Shouting Match Erupts Between Clinton, Trump Aides


TEHRAN (Tasnim) - The raw, lingering emotion of the 2016 presidential campaign erupted into a shouting match Thursday as top strategists of Hillary Clinton’s campaign accused their Republican counterparts of fueling and legitimizing racism to elect Donald Trump.

The extraordinary exchange came at a postmortem session sponsored by Harvard University’s Kennedy School of Government, where top operatives from both campaigns sat across a conference table from each other.

As Trump’s team basked in the glow of its victory and singled out for praise its campaign’s chief executive, Stephen K. Bannon, who was absent, the row of grim-faced Clinton aides who sat opposite them bristled.

Clinton communications director Jennifer Palmieri condemned Bannon, who previously ran Breitbart, a news site popular with the alt-right, a small movement known for espousing racist views.

“If providing a platform for white supremacists makes me a brilliant tactician, I am proud to have lost,” she said. “I would rather lose than win the way you guys did.”
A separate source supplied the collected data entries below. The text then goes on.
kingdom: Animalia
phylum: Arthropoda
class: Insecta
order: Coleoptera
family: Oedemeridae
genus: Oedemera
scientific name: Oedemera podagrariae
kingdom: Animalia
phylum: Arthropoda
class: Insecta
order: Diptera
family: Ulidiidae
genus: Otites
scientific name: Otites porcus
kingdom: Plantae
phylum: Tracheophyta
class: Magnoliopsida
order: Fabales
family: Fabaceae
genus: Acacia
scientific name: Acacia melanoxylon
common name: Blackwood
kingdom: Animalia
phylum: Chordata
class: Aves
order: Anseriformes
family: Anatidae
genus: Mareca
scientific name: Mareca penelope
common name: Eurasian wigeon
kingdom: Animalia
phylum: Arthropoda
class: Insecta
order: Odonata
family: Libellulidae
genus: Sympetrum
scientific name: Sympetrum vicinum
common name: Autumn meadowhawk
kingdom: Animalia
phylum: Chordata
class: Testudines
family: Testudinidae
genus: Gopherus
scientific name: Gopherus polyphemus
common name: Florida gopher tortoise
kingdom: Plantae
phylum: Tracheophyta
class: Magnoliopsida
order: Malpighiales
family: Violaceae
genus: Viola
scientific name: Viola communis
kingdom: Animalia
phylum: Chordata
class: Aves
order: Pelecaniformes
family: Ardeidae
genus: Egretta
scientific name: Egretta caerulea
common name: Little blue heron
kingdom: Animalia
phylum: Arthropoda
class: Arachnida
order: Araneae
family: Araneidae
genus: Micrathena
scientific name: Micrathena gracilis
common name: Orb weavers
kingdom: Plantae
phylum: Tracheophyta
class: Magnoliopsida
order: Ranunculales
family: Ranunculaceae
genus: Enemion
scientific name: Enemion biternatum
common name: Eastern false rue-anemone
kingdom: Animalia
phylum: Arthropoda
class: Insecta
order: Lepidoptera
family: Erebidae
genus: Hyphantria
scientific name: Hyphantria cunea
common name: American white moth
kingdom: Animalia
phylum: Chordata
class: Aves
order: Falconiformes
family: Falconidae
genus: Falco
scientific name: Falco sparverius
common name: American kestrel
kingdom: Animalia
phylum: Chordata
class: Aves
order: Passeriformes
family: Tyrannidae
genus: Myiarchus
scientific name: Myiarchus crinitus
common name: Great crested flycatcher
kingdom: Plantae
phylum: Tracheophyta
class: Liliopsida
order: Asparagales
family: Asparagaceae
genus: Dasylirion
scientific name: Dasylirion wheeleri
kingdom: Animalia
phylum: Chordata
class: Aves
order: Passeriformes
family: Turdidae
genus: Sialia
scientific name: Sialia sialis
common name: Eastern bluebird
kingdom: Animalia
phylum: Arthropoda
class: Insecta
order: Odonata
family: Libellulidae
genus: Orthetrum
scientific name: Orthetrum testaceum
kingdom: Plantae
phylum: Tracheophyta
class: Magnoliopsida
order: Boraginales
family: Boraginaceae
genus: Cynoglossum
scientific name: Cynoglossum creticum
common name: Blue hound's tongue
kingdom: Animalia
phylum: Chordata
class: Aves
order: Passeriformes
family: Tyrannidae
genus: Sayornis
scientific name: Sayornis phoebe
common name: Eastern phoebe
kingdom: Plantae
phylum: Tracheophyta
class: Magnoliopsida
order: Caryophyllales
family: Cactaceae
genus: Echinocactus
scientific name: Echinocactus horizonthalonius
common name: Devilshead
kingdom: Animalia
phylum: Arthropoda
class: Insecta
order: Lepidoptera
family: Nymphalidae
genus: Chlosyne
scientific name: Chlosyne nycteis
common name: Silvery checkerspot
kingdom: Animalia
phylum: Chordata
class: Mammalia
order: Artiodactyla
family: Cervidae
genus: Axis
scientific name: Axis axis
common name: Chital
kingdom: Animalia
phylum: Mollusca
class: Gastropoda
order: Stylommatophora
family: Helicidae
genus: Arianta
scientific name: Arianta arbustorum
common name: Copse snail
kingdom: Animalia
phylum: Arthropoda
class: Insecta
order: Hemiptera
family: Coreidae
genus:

Kellyanne Conway, Trump’s campaign manager, fumed: “Do you think I ran a campaign where white supremacists had a platform?”

“You did, Kellyanne. You did,” interjected Palmieri, who choked up at various points of the session, according to The Washington Post.

“Do you think you could have just had a decent message for white, working-class voters?” Conway asked. “How about, it’s Hillary Clinton, she doesn’t connect with people? How about, they have nothing in common with her? How about, she doesn’t have an economic message?”

Joel Benenson, Clinton’s chief strategist, piled on: “There were dog whistles sent out to people. . . . Look at your rallies. He delivered it.”

At which point, Conway accused Clinton’s team of being sore losers. “Guys, I can tell you are angry, but wow,” she said. “Hashtag he’s your president. How’s that? Will you ever accept the election results? Will you tell your protesters that he’s their president, too?”

The session was part of a two-day forum that the school’s Institute of Politics has sponsored in the wake of every presidential election since 1972. It gathers operatives from nearly all of the primary and general election campaigns, as well as a large contingent of journalists, with the stated goal of beginning to compile a historical record.

Generally, the quadrennial gatherings are frank but civil ones, in which political operatives at the top of their game accord each other a measure of professional respect.

This year, in the wake of a brutal campaign with a surprise outcome, it was clear that the wounds have not yet begun to heal. The animosity of the campaign aides mirrors the broader feelings of millions of voters on both sides.

Campaign officials lashed out at each other, and also against the media — which neither side believed had treated it fairly.

Clinton campaign manager Robby Mook also acknowledged that her operation had made a number of mistakes and miscalculations, while being buffeted by what he repeatedly described as a “head wind” of being an establishment candidate in a season where voters were eager for change.

He noted, for example, that younger voters, perhaps assuming that Clinton was going to win, migrated to third-party candidates in the final days of the race.

Where the campaign needed to win upward of 60 percent of young voters, it was able to garner something “in the high 50s at the end of the day,” Mook said. “That’s why we lost.”

He and others also faulted FBI Director James B. Comey for deciding in the waning days of the campaign to revive the controversy over Clinton’s use of a private email server.

Trump officials said Clinton’s problems went beyond tactics to her weaknesses as a candidate and the deficits of a message that consisted largely of trying to make Trump unacceptable.

David Bossie, Trump’s deputy campaign manager, taunted Mook: “You call it ‘head winds,’ I call it self-inflicted wounds.”

Conway added, “There’s a difference for voters between what offends you and what affects you,” arguing that Trump was speaking more directly to people’s anxieties and needs.

Strategists for Sen. Bernie Sanders (Vt.), who waged a strong challenge against Clinton for the Democratic nomination, agreed. “There was a large part of the Democratic primary electorate who had concerns about the secretary’s veracity and forthrightness,” said Jeff Weaver, Sanders’s campaign manager.

Clinton’s campaign aides insisted, again and again, that their candidate had been held to a different standard than the other contenders — as evidenced by the controversy over her use of a private email server while secretary of state.